## TASK INSTRUCTIONS:
Beginning with the line that has "T424, estimate: 13 -> 1", reproduce each remaining line of the data exactly, down to and including the last.

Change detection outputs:
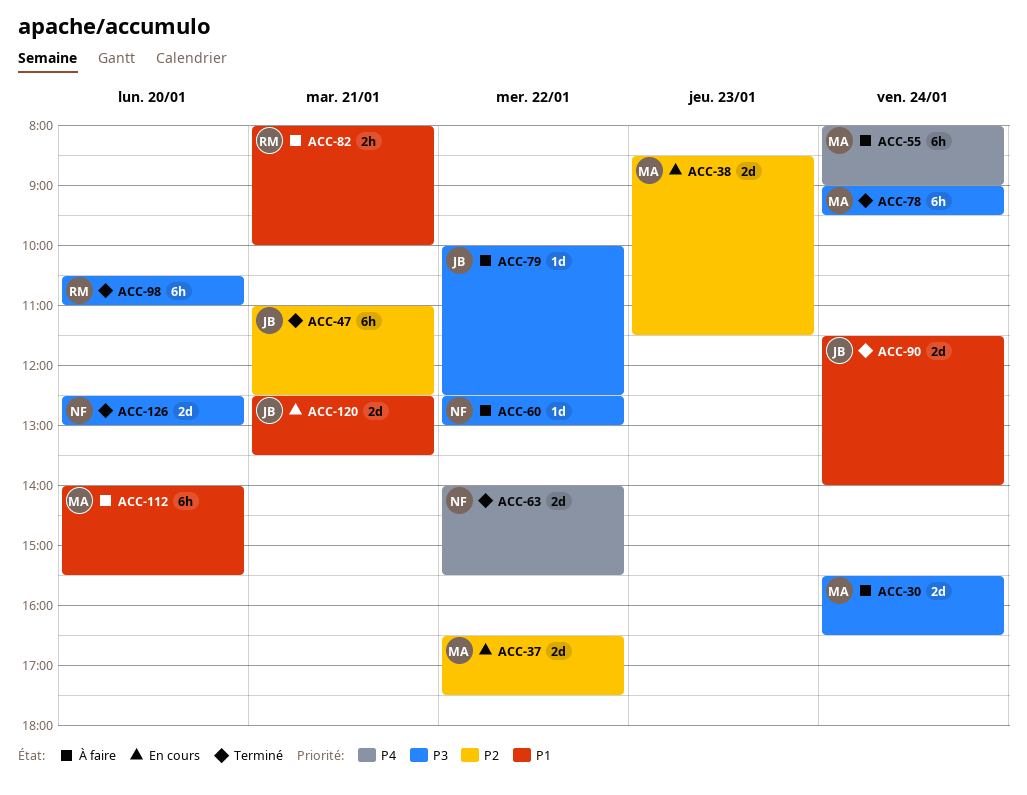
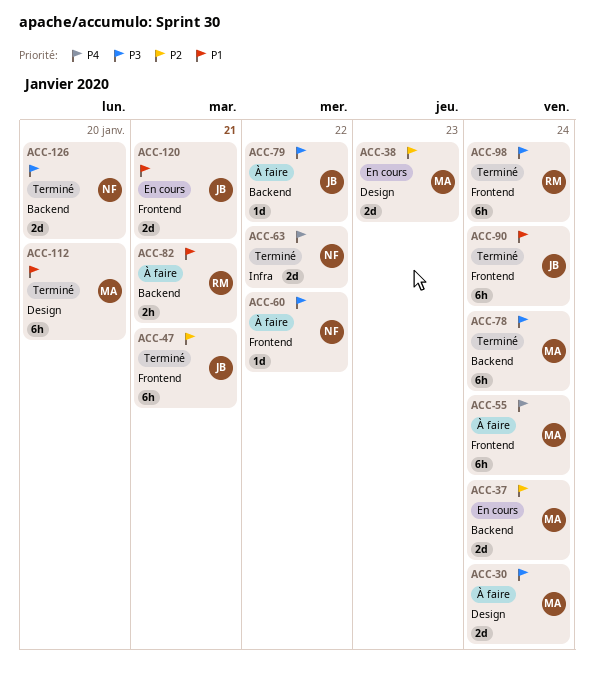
ACC-37, day: Jan 22 -> Jan 24
ACC-90, estimate: 2d -> 6h
ACC-98, day: Jan 20 -> Jan 24
ACC-112, status: À faire -> Terminé

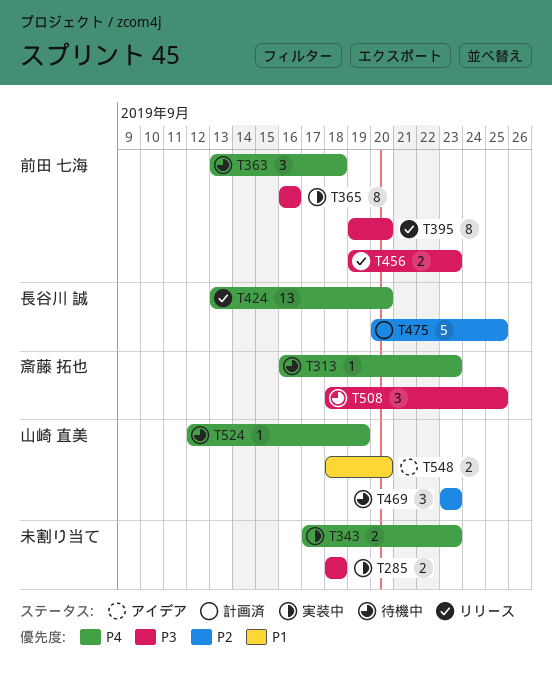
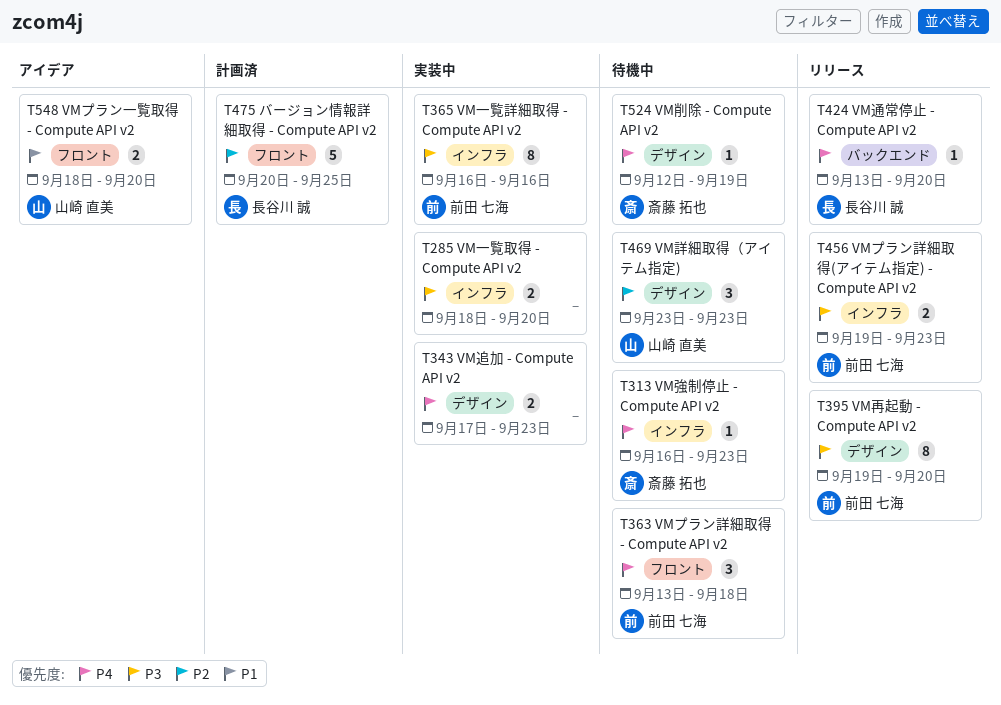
T285, due: Sep 18 -> Sep 20
T424, estimate: 13 -> 1
T508: present -> none
T524, owner: 山崎 直美 -> 斎藤 拓也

## RESULT FOR THIS TASK:
T424, estimate: 13 -> 1
T508: present -> none
T524, owner: 山崎 直美 -> 斎藤 拓也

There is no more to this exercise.